それぞれが、愛、欲望、淋しさ、プライド、そして今までの人生で埋めそびれた穴なんかをどうにか満たそうと必死で、人間だなぁ、と思った。
陣治。不潔で、食べ方も振る舞いも品がなくて、ずっと嫌な気持ちで観てたけど、ベンチで横並びに座っている最後のシーンで「もう生きて居たくない」と泣きながら吐露する十和子に、ベンチからバッと降りて正面から「そんなこと言うたらあかん。なんもかんも引き受けて、全部持ったまま生きてくんや」って力強く伝える陣治を見て、人生を感じました。
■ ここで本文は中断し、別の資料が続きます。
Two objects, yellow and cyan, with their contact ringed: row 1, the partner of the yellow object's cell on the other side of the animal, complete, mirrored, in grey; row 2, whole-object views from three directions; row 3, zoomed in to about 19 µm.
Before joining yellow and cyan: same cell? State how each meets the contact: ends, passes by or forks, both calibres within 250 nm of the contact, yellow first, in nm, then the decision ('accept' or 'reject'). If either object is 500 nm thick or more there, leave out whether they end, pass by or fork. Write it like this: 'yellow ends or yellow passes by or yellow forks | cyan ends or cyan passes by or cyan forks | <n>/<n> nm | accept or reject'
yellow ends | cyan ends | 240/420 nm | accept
生きていくことの覚悟みたいなもの、自分に足りないって日々思っている私には、すごく重い言葉だった。
「生きて、見てくれだけじゃない良い男に出会って、子供を産め。俺はお前の中に入る。女でも男でも、その赤ん坊は陣治やからな。忘れるなよ」と言い残して陣治は飛び降りる。生きる希望を無くしてる十和子に、未来と、守らざるを得ない約束を取り付けて、彼女の命を繋ぐために。常識で考えたらきっと歪んでるけど、愛も、その表現方法も、受け取り方も、ひとそれぞれだなぁって、当たり前のことだけど、思いました。